Pembom rudal jarak jauh utama Rusia
Tu-95, yang pertama kali terbang pada tahun 1952, tetap menjadi salah satu pembawa rudal strategis utama Angkatan Udara Rusia.
Menurut perkiraan yang ada, Rusia memiliki 45 pesawat pembom Tu-95MS dan 18 pesawat Tu-95MSM yang dimodernisasi pada tahun 2023. Tu-95MSM yang ditingkatkan dapat membawa rudal jelajah Kh-101 yang lebih baru, sementara varian yang lebih tua dilengkapi dengan rudal jelajah Kh-55 dan Kh-555 era Soviet.
Dirancang untuk menyerang sasaran strategis dalam segala kondisi cuaca dan kapan saja, Tu-95 dapat membawa hingga enam rudal jelajah pada peluncur putar internal.
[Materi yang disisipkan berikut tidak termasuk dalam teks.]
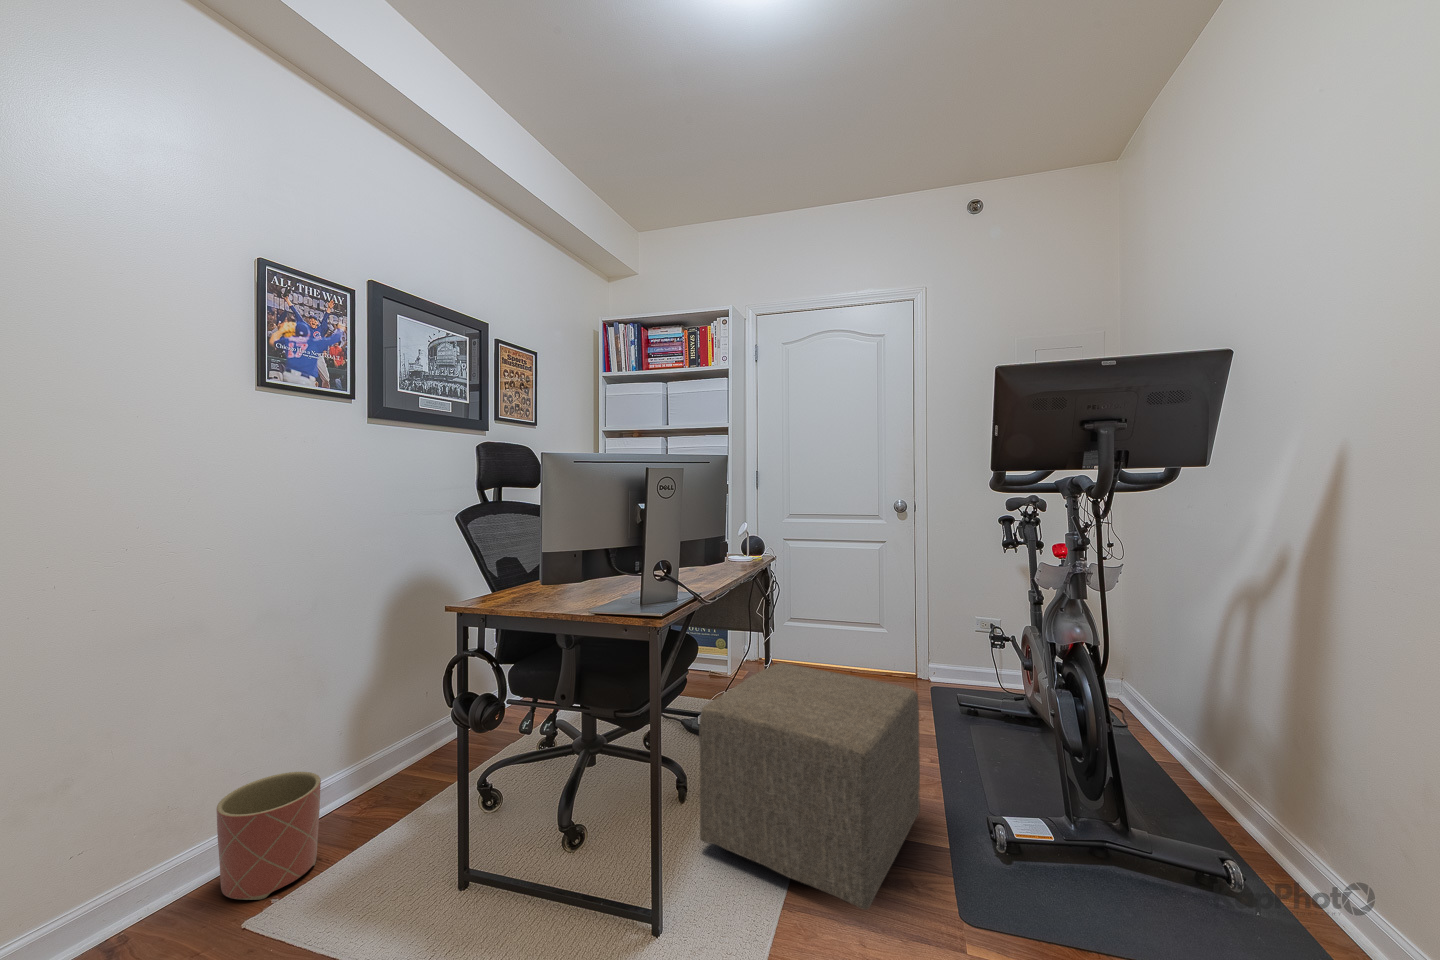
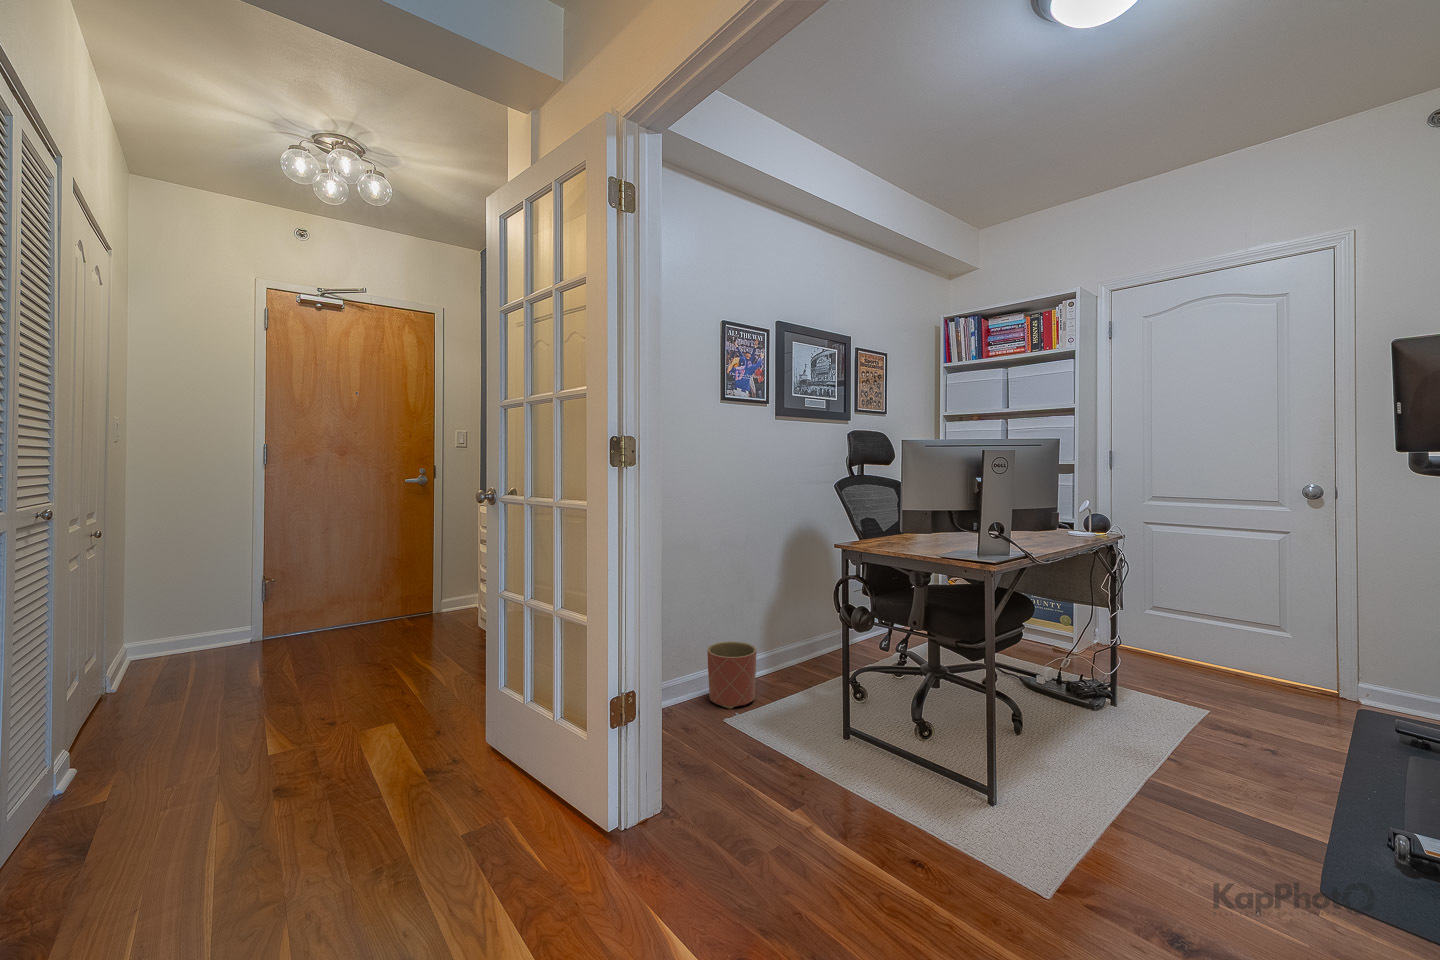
ottoman: present [699,663,920,910] -> none [1031,632,1296,845]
Pesawat ini didukung oleh mesin turboprop NK-12 – mesin turboprop paling kuat yang pernah dibuat. Efisiensi mereka telah membantu Tu-95 tetap beroperasi selama beberapa dekade, meskipun mereka juga menjadikannya salah satu pesawat militer paling keras di dunia.
Spesifikasi kunci Tu-95:
- Kru: 7
- Berat yang dimuat: 190 metrik ton
- Kecepatan maksimum: 830 km/jam (sekitar 515 mph)
- Tenaga mesin: 15.000 tenaga kuda per mesin
- Radius tempur: 6.500 km (sekitar 4.040 mil)
- Jangkauan maksimum: 13.000 km (sekitar 8.080 mil)
- Perkiraan nilai: Lebih dari $26 juta
Mengapa Rusia menggunakan Tu-95 untuk melawan Ukraina
Menurut Defense Express, Tu-160 lebih jarang digunakan, sedangkan Tu-95MS melakukan sebagian besar serangan rudal jarak jauh Rusia terhadap sasaran Ukraina.
Analis militer mengatakan Tu-95MS lebih andal dan lebih mudah dirawat dibandingkan pembom strategis Tu-160 yang lebih baru.
Rudal jelajah Kh-101 yang dibawa oleh Tu-95MS diperkirakan memiliki jangkauan hingga 5.500 km (3.420 mil) dan berat sekitar 2.200-2.400 kilogram (4.850-5.290 pon). Para analis mengatakan rudal tersebut sulit untuk dicegat karena dapat bermanuver dan mengubah jalur penerbangannya setelah diluncurkan.
Kh-101 juga merupakan salah satu rudal konvensional termahal di Rusia, dengan perkiraan biaya sekitar $3 juta per rudal – kira-kira dua kali lipat harga rudal jelajah Kalibr yang dilaporkan.